§ REQUEST: Reproduce every line of the listing below, leaving each one unchanged.
== DATA PROVIDED
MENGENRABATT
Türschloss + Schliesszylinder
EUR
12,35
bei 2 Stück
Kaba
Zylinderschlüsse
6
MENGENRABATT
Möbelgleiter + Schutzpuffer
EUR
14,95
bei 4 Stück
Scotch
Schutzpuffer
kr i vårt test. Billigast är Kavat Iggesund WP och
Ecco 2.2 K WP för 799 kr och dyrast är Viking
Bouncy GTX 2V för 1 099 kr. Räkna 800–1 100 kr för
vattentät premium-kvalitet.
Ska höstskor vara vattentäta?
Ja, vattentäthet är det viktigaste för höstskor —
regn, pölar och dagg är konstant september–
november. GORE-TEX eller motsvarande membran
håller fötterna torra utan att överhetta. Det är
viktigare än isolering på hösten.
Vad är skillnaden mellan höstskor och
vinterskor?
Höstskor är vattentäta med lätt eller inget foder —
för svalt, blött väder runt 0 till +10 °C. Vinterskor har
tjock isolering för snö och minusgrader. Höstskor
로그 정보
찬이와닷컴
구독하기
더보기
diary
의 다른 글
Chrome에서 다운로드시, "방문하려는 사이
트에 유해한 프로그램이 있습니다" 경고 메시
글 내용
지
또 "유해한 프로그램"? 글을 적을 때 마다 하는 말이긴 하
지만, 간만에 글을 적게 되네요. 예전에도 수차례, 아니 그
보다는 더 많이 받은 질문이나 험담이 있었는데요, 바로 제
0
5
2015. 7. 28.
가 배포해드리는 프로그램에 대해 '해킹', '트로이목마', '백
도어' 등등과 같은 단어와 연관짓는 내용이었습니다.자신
====
§ YOUR RESPONSE:
MENGENRABATT
Türschloss + Schliesszylinder
EUR
12,35
bei 2 Stück
Kaba
Zylinderschlüsse
6
MENGENRABATT
Möbelgleiter + Schutzpuffer
EUR
14,95
bei 4 Stück
Scotch
Schutzpuffer
kr i vårt test. Billigast är Kavat Iggesund WP och
Ecco 2.2 K WP för 799 kr och dyrast är Viking
Bouncy GTX 2V för 1 099 kr. Räkna 800–1 100 kr för
vattentät premium-kvalitet.
Ska höstskor vara vattentäta?
Ja, vattentäthet är det viktigaste för höstskor —
regn, pölar och dagg är konstant september–
november. GORE-TEX eller motsvarande membran
håller fötterna torra utan att överhetta. Det är
viktigare än isolering på hösten.
Vad är skillnaden mellan höstskor och
vinterskor?
Höstskor är vattentäta med lätt eller inget foder —
för svalt, blött väder runt 0 till +10 °C. Vinterskor har
tjock isolering för snö och minusgrader. Höstskor
로그 정보
찬이와닷컴
구독하기
더보기
diary
의 다른 글
Chrome에서 다운로드시, "방문하려는 사이
트에 유해한 프로그램이 있습니다" 경고 메시
글 내용
지
또 "유해한 프로그램"? 글을 적을 때 마다 하는 말이긴 하
지만, 간만에 글을 적게 되네요. 예전에도 수차례, 아니 그
보다는 더 많이 받은 질문이나 험담이 있었는데요, 바로 제
0
5
2015. 7. 28.
가 배포해드리는 프로그램에 대해 '해킹', '트로이목마', '백
도어' 등등과 같은 단어와 연관짓는 내용이었습니다.자신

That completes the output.